但这两年由于工作,一方面来姥姥家的次数有所减少,再一个自己也大了,公园对我来说也不再有什么独特的吸引。

算下来,这也是我三四年来第一次进碧沙岗公园。

在我的记忆力,我所知道的碧沙岗公园内的防空洞出入口有三个,但我也知道远不止这么点,只是许多都隐藏了起来。

三个出入口里面,最出名的就要数公园管理处院后的那个有进无出的地道口了。

但是在发生了青年惨死洞内的事件后,公园管理处为了加强管理,硬是把挨着那个洞口的墙拆掉,又往外推了四五米重新砌起来。

这样就把这个洞口挪到了公园管理处的院内,一般游人自然再也无法靠近了。

另一个洞口离得并不远,就在公园管理处西边一百米的北伐烈士纪念馆的院内,这个纪念馆平时需买票才能进去,里面有一些真贵史料和文物,所以昼夜有人看守。

我俩如果想要在不被发现的情况下进入防空洞,也只有依靠最后一个出入口了。

这个口开在公园西南角的一小片人工湖中间,人工湖并不大,也就四五百平方,水相当的浅,虽然没下去过,但我怀疑甚至淹不住我的腰。

当初我到那里玩的时候就很奇怪,为什么要在人工湖中间挖一个防空洞,就不怕水倒灌进去么?

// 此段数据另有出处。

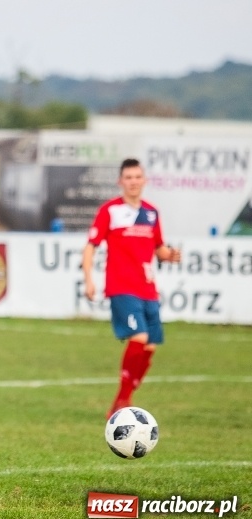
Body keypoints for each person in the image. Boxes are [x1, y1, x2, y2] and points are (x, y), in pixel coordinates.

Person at [82, 158, 181, 419]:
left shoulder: (151, 212)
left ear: (144, 180)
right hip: (121, 286)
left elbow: (158, 247)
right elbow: (91, 245)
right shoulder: (110, 211)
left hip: (148, 288)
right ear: (120, 182)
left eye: (138, 177)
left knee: (150, 347)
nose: (133, 182)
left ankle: (124, 397)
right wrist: (89, 279)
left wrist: (169, 254)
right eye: (128, 177)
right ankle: (122, 400)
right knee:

很久以后才明白,原来不是先有的湖,后有的防空洞。而是当年规划要在这里修一片小湖,但是规划后发现湖中间居然有一个防空洞出入口,不知是出于什么原因的考虑,这个洞口并没有被填上,而是被架高,成了小湖中的一景。

我把自己所想到的告诉了张山,张山也赞同从这里进入,说道:“看来也只有这一个入口平时绝对没有人靠近,毕竟有一片湖水在那拦着。我觉得扶尸咒如果是真的潜入这里的话,它也一定会选择那个入口,咱们只要过去看看防空洞门上的锁是否完好,马上就可以知道扶尸咒是否真的躲在这下面了。”

说完,我们俩马上就奔公园的西南角而去。

很快,就到了人工湖旁,看着湖中间那个黑乎乎的洞口,我的心不由得急速跳动起来。

如果正如张山所说,扶尸咒淌过了河,打开铁门躲入地下,那我们则必须也要跟着下去,下去以后究竟会发生什么事儿,谁能知道?

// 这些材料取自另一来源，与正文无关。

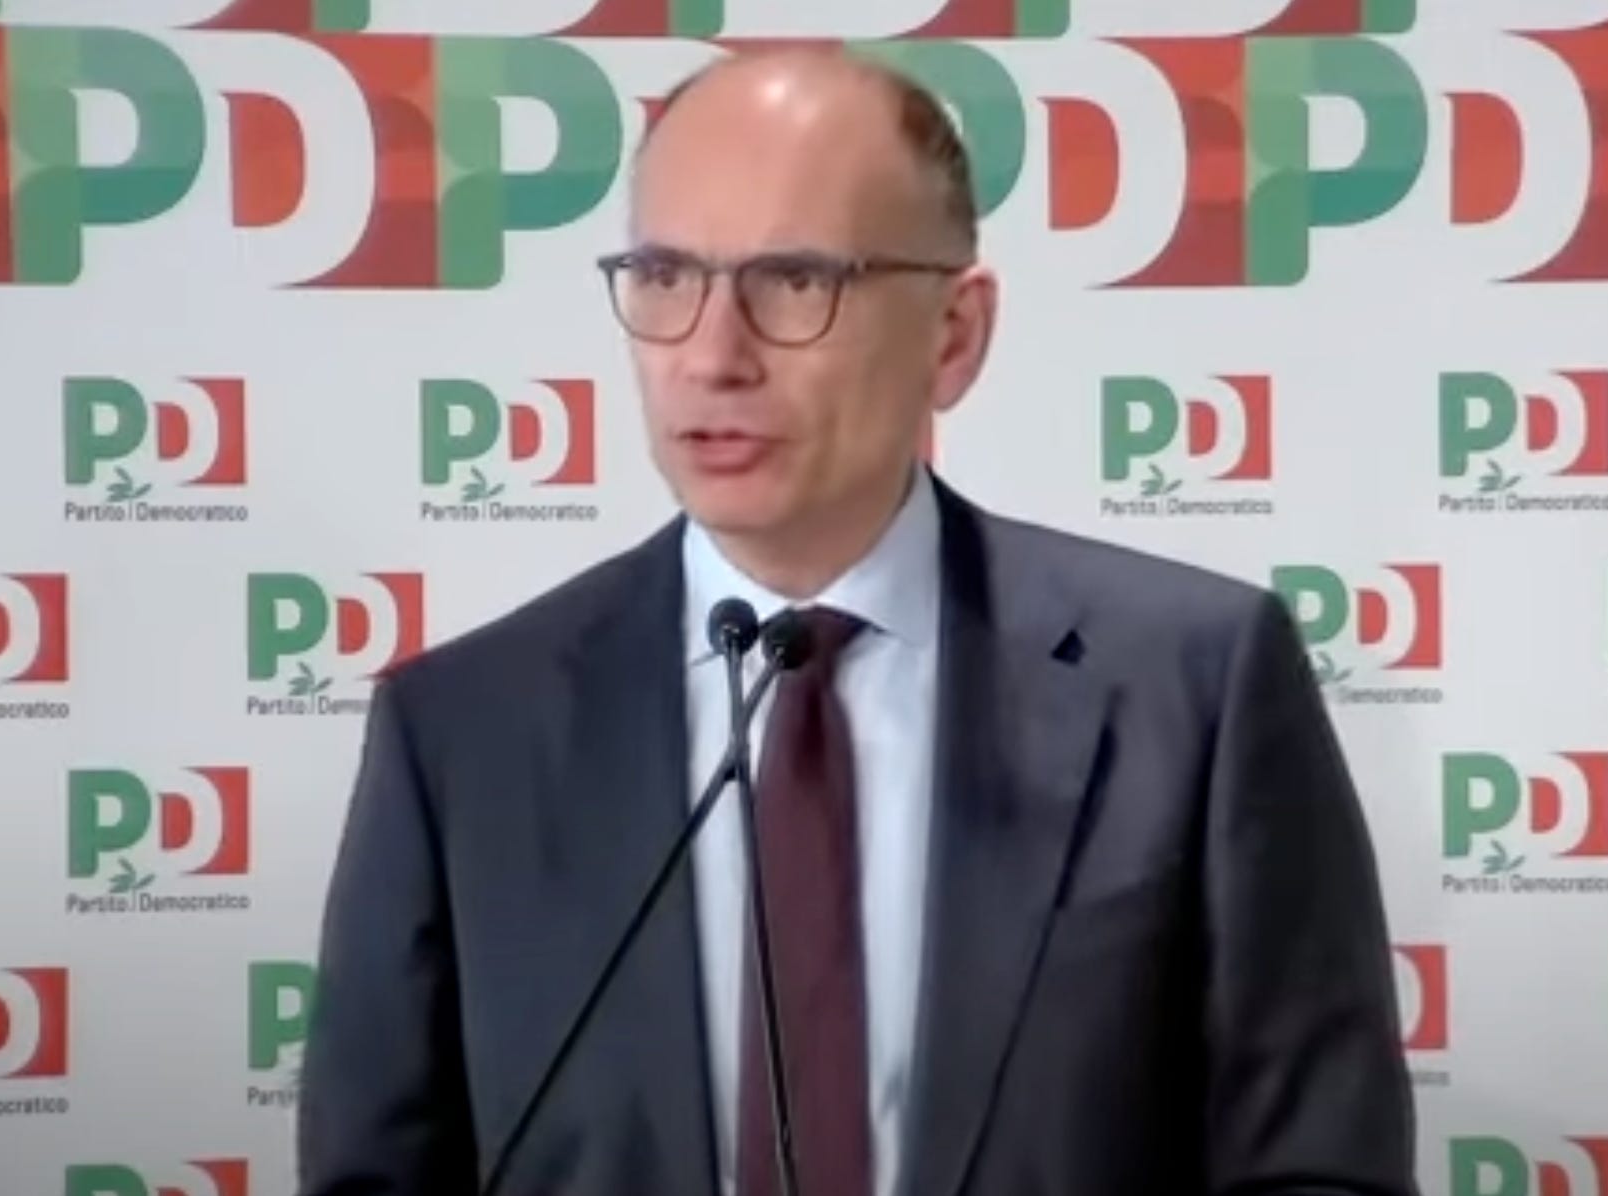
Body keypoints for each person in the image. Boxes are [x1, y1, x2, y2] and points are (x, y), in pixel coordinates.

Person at [295, 45, 1418, 1196]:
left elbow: (1318, 1167)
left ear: (953, 333)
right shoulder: (464, 732)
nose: (711, 356)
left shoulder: (1195, 687)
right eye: (666, 275)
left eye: (793, 280)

想起那几个进了防空洞的年轻人最后的遭遇,的确有些不寒而栗。

如果门上的锁完好无损,则证明扶尸咒根本未曾来过这里。

虽然不用下去,但线索到这里就要断了,从后天开始我们就要处于被动挨打的局面,说不定哪天我走在路上,路旁突然跳出来一只怪物,咔嚓一下拧断我的脖子……

我真的不敢再想下去了。

张山并没有发现我矛盾的心情,看着一汪湖水,他倒是乐了,冲我笑道:“走吧,我看这水挺清的,咱俩正好洗个澡。”

我冲他苦笑了一下,慢慢地走下了湖内。

深夜的湖水冰凉,刺激着我的每一根神经。

湖水比我想象中的还要浅,只是堪堪没住了大腿的中间位置。想必是考虑到下面巨大的人防工程,安全起见,不能搞太多水,防止以后崩塌或泄漏。

越靠近大门,我就越紧张,我既希望锁是好的,同时又希望锁是坏的,真是矛盾至极。终于,两分钟后,我俩一边洗着身上的污垢,同时也挪到了防空洞的旁边。见我不敢靠前,张山则干脆一步抢了上去,想要看清楚锁是否完好。

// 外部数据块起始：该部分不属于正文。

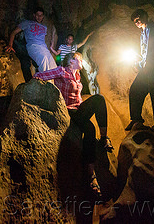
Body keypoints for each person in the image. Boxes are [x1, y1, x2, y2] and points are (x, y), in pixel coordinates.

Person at [33, 52, 114, 196]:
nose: (81, 61)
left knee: (90, 127)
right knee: (97, 102)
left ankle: (92, 171)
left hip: (78, 110)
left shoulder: (77, 76)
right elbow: (40, 75)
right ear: (71, 61)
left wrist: (83, 106)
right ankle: (92, 175)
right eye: (79, 59)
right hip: (68, 112)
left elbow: (78, 98)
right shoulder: (61, 71)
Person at [125, 9, 154, 131]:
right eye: (135, 21)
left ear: (145, 16)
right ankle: (136, 119)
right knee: (135, 90)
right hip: (147, 69)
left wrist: (143, 64)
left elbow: (153, 52)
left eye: (138, 18)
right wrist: (139, 64)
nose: (137, 22)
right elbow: (145, 54)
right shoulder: (143, 33)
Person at [5, 7, 57, 73]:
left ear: (43, 16)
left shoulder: (44, 27)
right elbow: (14, 32)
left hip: (43, 48)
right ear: (34, 15)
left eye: (41, 15)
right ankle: (43, 81)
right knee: (44, 59)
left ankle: (50, 81)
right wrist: (10, 45)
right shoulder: (27, 23)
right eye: (37, 15)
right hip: (33, 46)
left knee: (53, 65)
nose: (39, 17)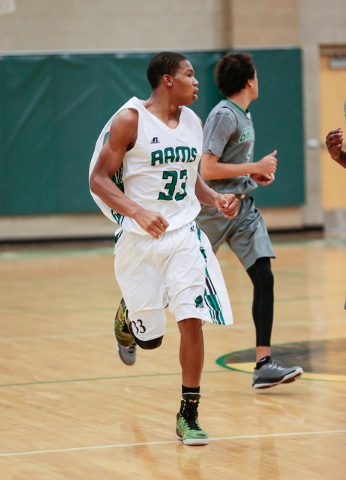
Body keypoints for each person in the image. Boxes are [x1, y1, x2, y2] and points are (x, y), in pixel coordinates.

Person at [89, 52, 239, 445]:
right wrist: (136, 212)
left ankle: (188, 414)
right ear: (167, 80)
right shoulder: (130, 120)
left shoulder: (193, 122)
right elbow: (99, 180)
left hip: (184, 235)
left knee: (192, 316)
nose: (197, 81)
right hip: (140, 240)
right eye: (190, 75)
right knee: (150, 338)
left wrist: (216, 199)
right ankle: (128, 316)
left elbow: (191, 182)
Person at [197, 52, 303, 389]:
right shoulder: (223, 115)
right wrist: (253, 167)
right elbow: (207, 169)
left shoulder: (244, 114)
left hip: (241, 210)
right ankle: (130, 312)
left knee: (265, 278)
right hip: (212, 210)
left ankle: (263, 364)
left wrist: (254, 178)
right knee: (175, 278)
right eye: (256, 74)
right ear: (249, 80)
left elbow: (233, 167)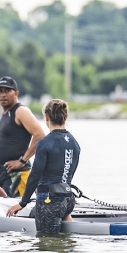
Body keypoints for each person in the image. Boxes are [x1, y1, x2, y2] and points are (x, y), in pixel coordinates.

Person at [7, 99, 80, 234]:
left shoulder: (44, 143)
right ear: (66, 116)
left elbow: (35, 175)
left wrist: (22, 203)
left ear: (46, 117)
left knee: (46, 245)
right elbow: (69, 172)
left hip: (49, 203)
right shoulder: (74, 142)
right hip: (68, 201)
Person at [0, 76, 45, 198]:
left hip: (18, 175)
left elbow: (40, 136)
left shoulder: (21, 111)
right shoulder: (5, 113)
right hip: (3, 174)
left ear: (16, 93)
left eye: (7, 91)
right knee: (2, 213)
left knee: (14, 212)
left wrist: (22, 161)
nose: (3, 94)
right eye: (0, 91)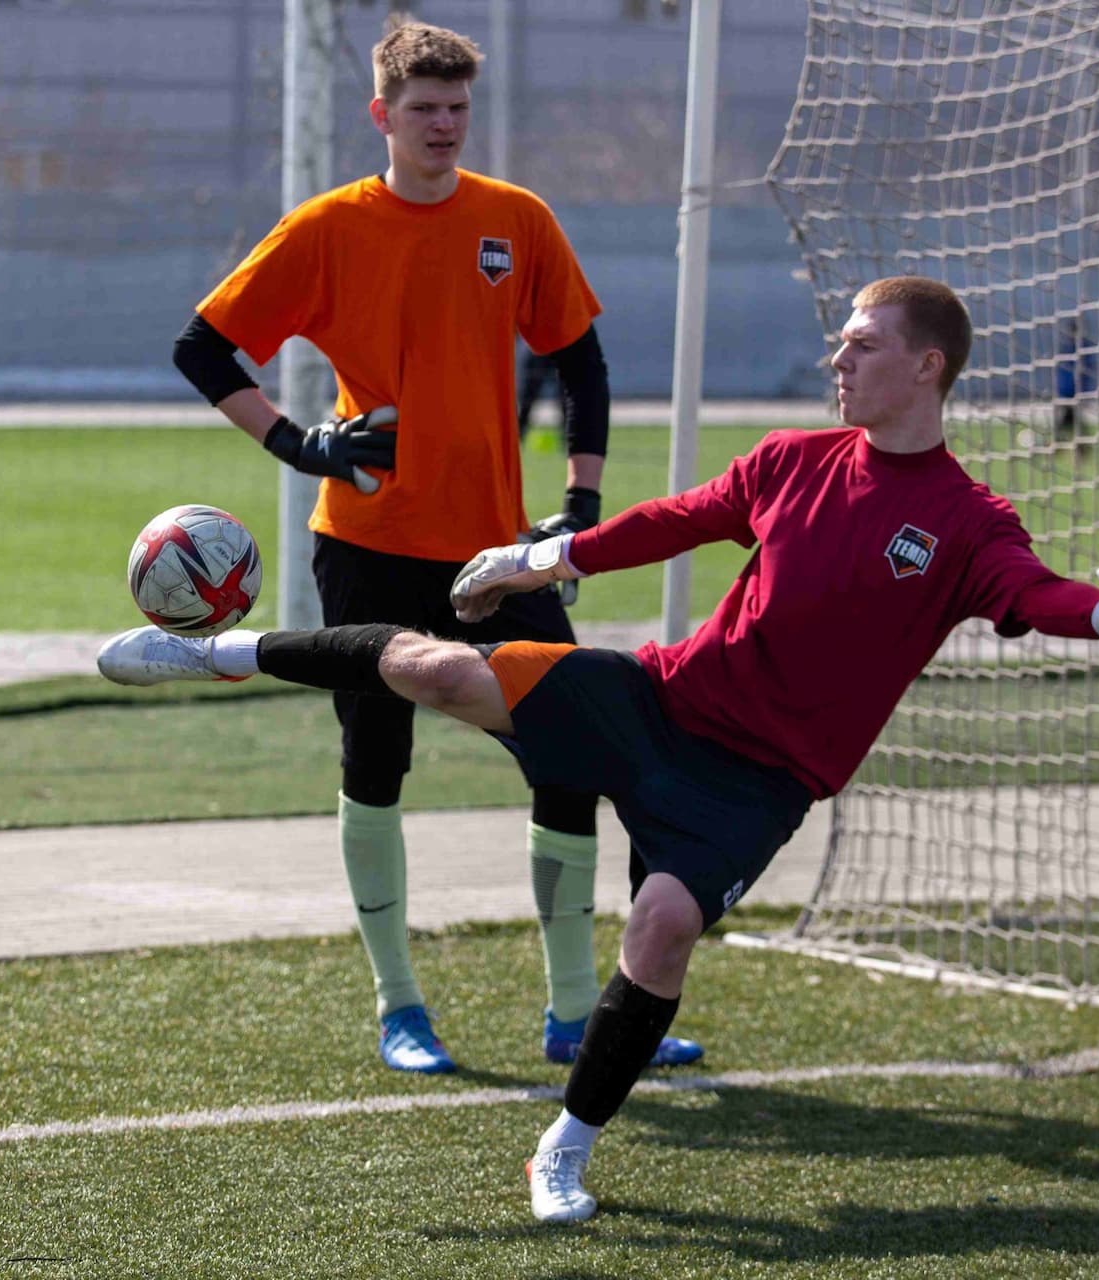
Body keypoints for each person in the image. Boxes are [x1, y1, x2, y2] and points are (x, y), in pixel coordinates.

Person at [106, 275, 1099, 1222]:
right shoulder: (796, 457)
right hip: (659, 699)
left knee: (662, 925)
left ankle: (563, 1148)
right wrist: (535, 560)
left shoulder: (968, 520)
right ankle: (224, 652)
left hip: (757, 784)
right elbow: (680, 517)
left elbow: (1032, 592)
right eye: (841, 340)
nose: (838, 357)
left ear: (928, 366)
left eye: (862, 343)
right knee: (436, 668)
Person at [164, 20, 701, 1076]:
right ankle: (399, 1006)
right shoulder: (326, 228)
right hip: (366, 547)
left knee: (571, 758)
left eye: (458, 108)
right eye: (424, 110)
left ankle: (569, 1013)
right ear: (383, 117)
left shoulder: (516, 219)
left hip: (500, 557)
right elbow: (201, 346)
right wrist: (299, 442)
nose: (445, 126)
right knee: (376, 763)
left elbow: (582, 362)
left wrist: (577, 504)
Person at [1054, 316, 1096, 454]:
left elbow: (1087, 370)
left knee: (1070, 419)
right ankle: (1079, 448)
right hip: (1067, 391)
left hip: (1077, 391)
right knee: (1071, 419)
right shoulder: (1066, 349)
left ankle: (1066, 446)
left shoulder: (1083, 349)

三秒钟后,张山铁青着的脸扭了回来,只说了四个字:“锁是好的。”说完后,他就像泄了气的皮球,一下子呆坐在地上。嘴里喃喃地说道:“不应该啊~当初搜了一个多月的山,也没发现这家伙,他不应该不在这里啊……”

我则不知道自己究竟该是喜还是忧,虽然不用下这个可怕的防空洞,但从此以后难道我就要每天在提心吊胆中度过么?

我甚至开始后悔早前没有拜钱老头为师,恐怕现在就算我厚着脸皮回去,钱老头愿不愿意都还是另一回事,因为我手中不再有本钱了,唯一可以凭借的最后一点骨气,也即将损失殆尽。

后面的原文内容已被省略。